Rob Fergus, New York University and Facebook
Rob Fergus, New York University and Facebook, described Facebook as a multi-modal platform with billions of images, posts, users, comments, and videos uploaded each day. Research is being conducted on a variety of deep learning approaches for handling such a heterogeneous data stream.
The first project Fergus discussed described strategies for handling multi-modal data. Using deep neural networks, World2Vec represents the many different entities found on Facebook as high-dimensional vectors in the same space. Fergus explained that these different types of data (e.g., users and pages) have relations between them, which are then graphed. A complete graph would have 1010 edges1 per day, so this method scales to very large data streams.
Fergus noted that when analyzing these large, noisy data streams, ambiguity creates challenges that can be addressed with these methods—for example, exploring the embedding space can reveal whether a post about “football” is discussing soccer or the National Football League. These methods also allow for Facebook page categorization. Fergus summarized that large-scale embedding methods are very powerful because common space can be used to represent many different types of data, and relationships between data can be represented as distance functions within that space. He explained that these embedding methods can be considered a continuous form of reasoning.
The second project Fergus introduced described ways to train deep models from scratch and thus learn from noisy labels, such as the metadata associated with images found on Flickr. Setting up a successful architecture requires (1) training convolutional neural networks to predict words that appear with an image, (2) treating the words in the comments as targets for the photos, and (3) training convolutional neural networks to predict the words from the images. Training is done using multi-class logistic loss over all image–word pairs and mini-batch stochastic gradient descent with class-uniform sampling so that the common uses do not dominate the training.
For the experimental setup, the networks are trained and then evaluated based on word prediction, transfer learning, and word embeddings. Fergus indicated that this “weak form of supervised training” has been successful; it is possible to learn value representations without explicit human annotation.
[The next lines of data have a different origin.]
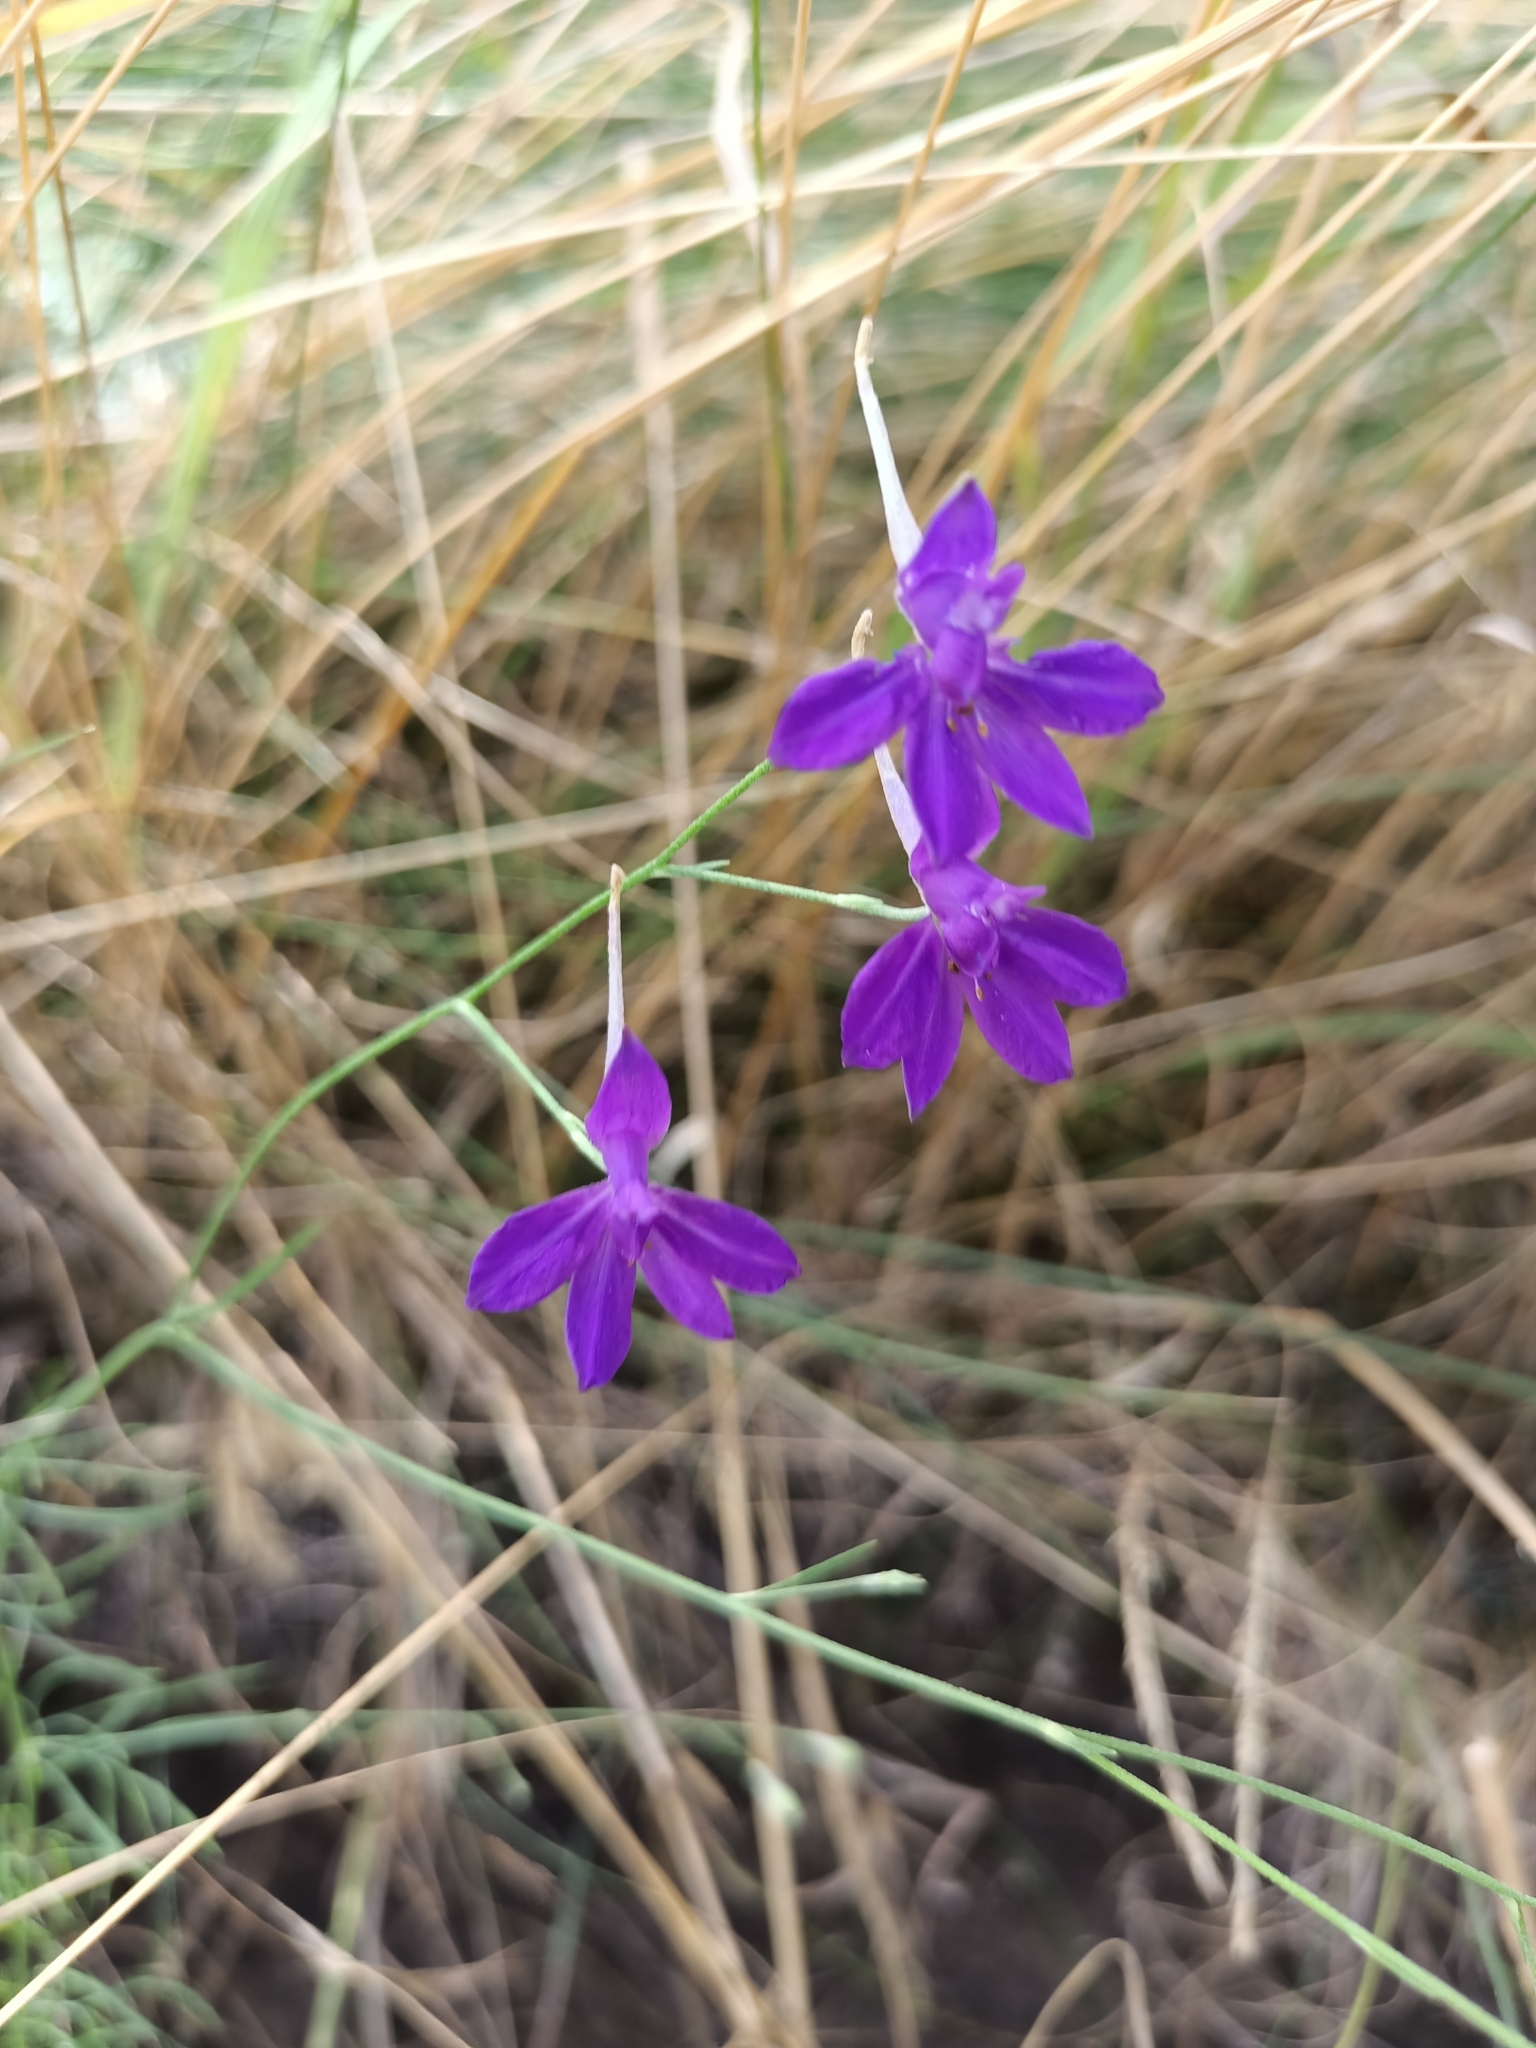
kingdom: Plantae
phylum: Tracheophyta
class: Magnoliopsida
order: Ranunculales
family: Ranunculaceae
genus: Delphinium
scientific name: Delphinium consolida
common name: Branching larkspur
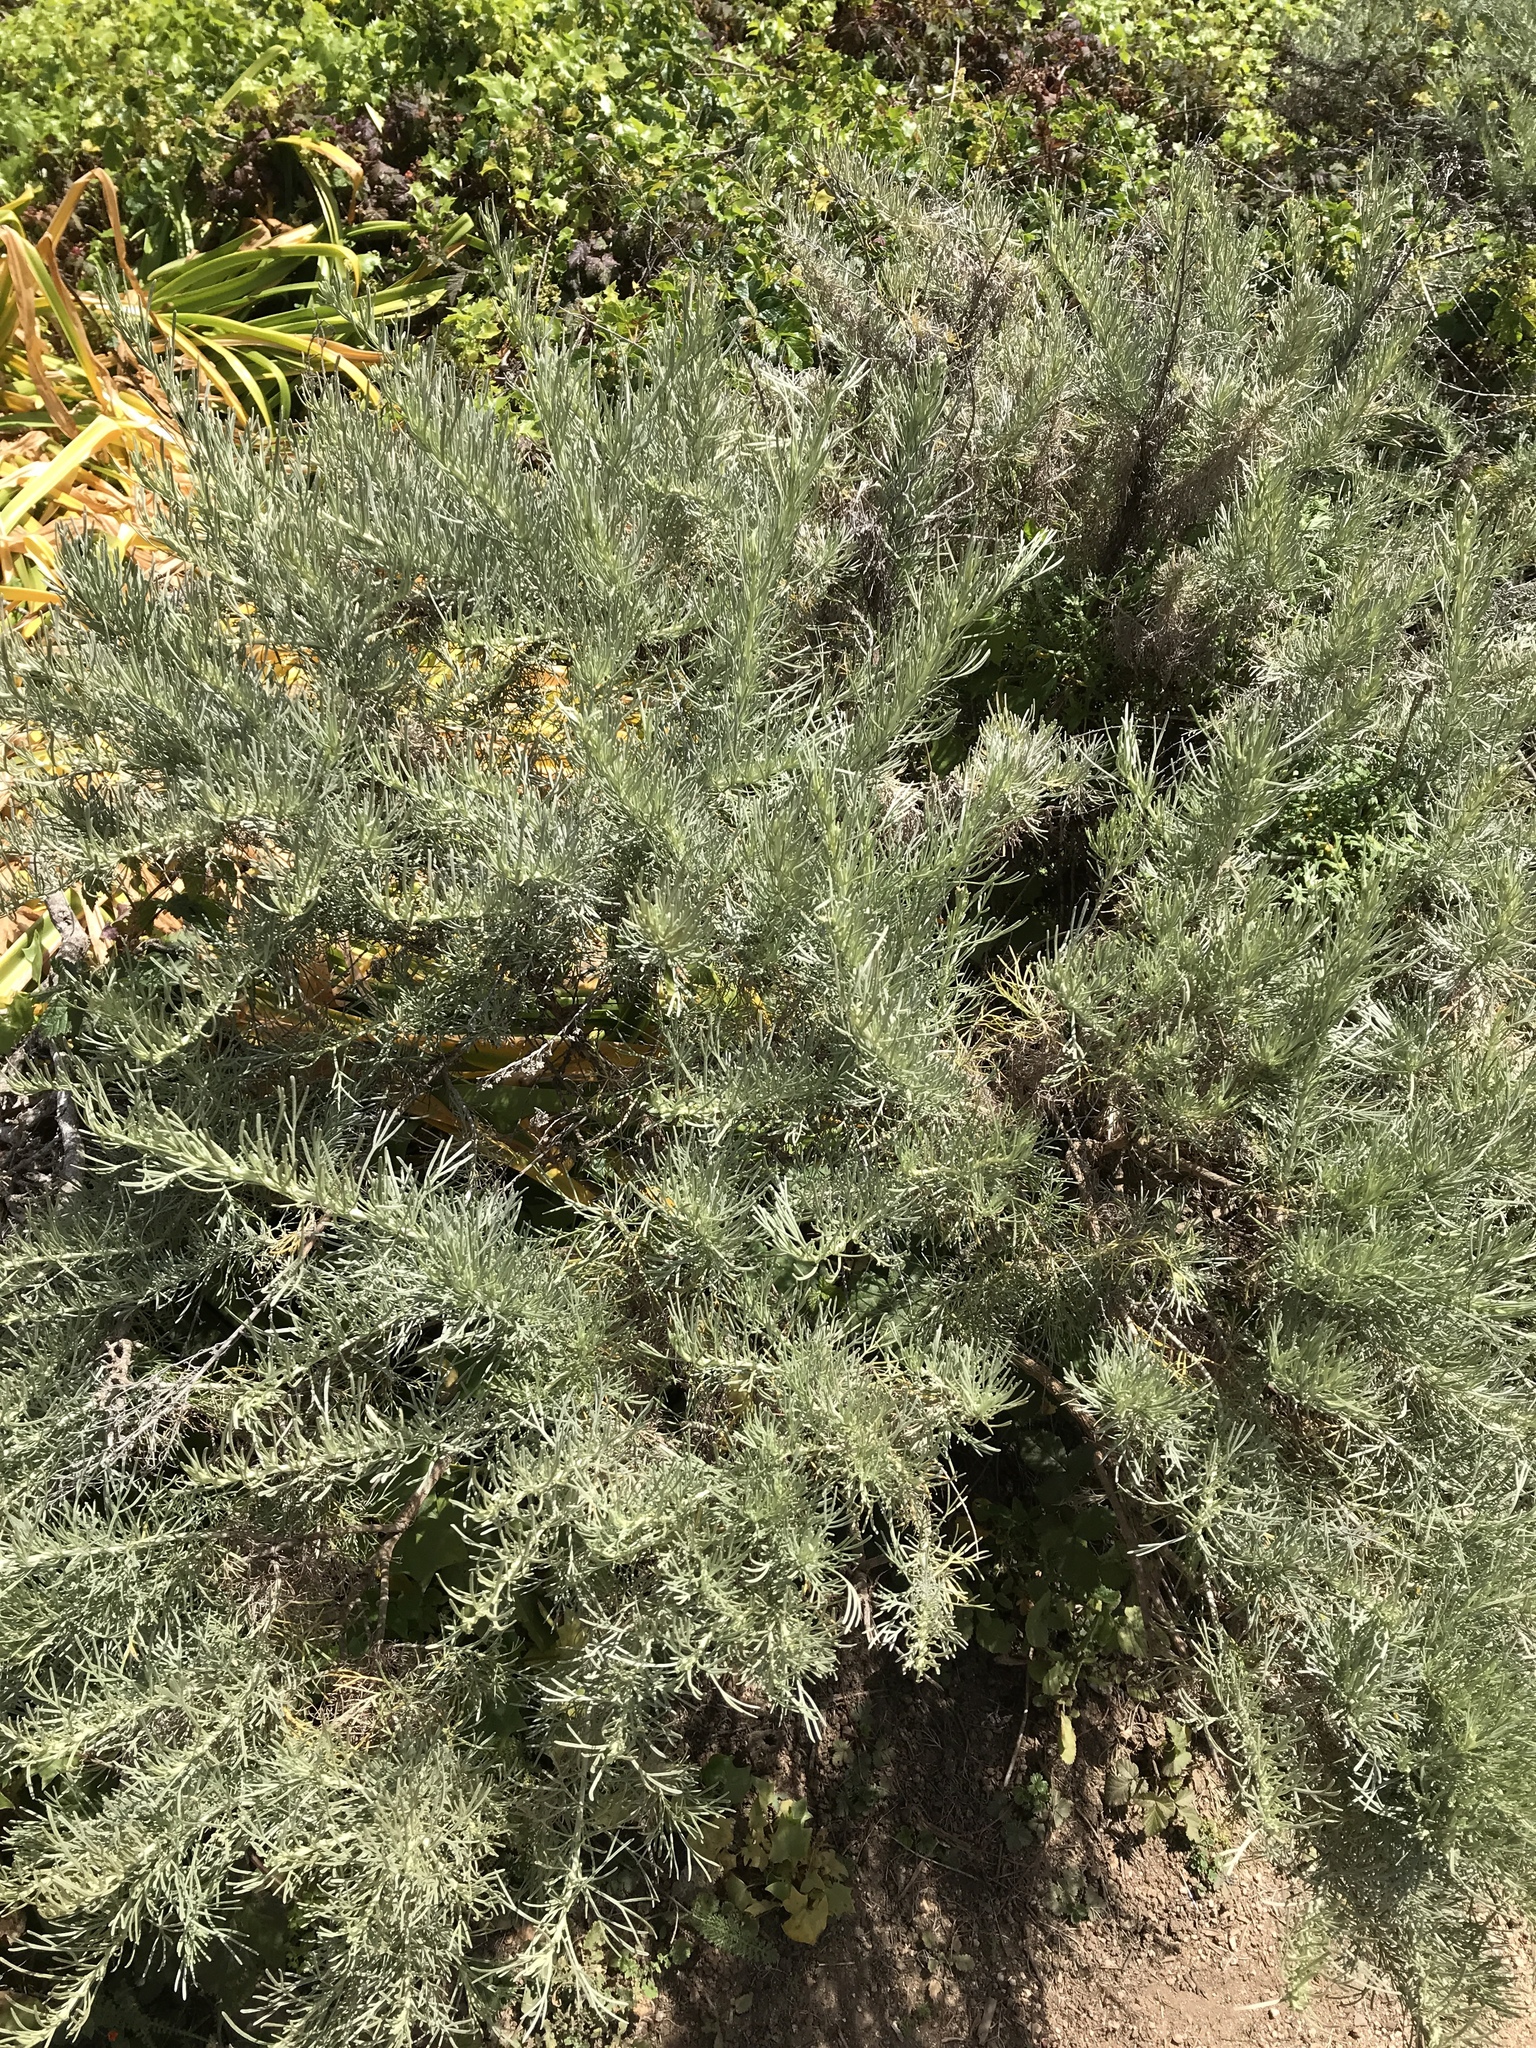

1 Edges are the links that connect the points of a graph.
The third program Fergus described focused on training big models faster—specifically, training ImageNet in 1 hour. He discovered that combining more data with bigger models leads to higher accuracy, although the training time also increases in such a scenario. In distributed training, as the batch size increases, optimization issues arise, so the learning rate must be scaled linearly to ensure accuracy. Increasing the number of graphical processing units also allows a linear speed-up in the training time.
The fourth and final program that Fergus presented studied training on large data sets that do not fit on a single graphical processing unit. Though the previously discussed program addressed the issue of faster training, it did not address increasing the size of the model itself. A barrier to this is that the memory of a graphical processing unit is limited. The key solution, Fergus explained, is a “hard” mixture-of-experts approach, in which each example is directed to a single expert.
Rama Chellappa, University of Maryland, College Park, noted that the mixture of experts method has also been useful in Janus’s face verification research, as discussed in Chapter 3 of this proceedings. In response to a question from Kathy McKeown, Columbia University, Fergus explained that the representation could be optimized for a particular objective. Darrell Young, Facebook, asked Fergus how he would use fastText vectors between languages. Fergus thought it may be possible to do machine translation with fastText representation, though he was unsure precisely how.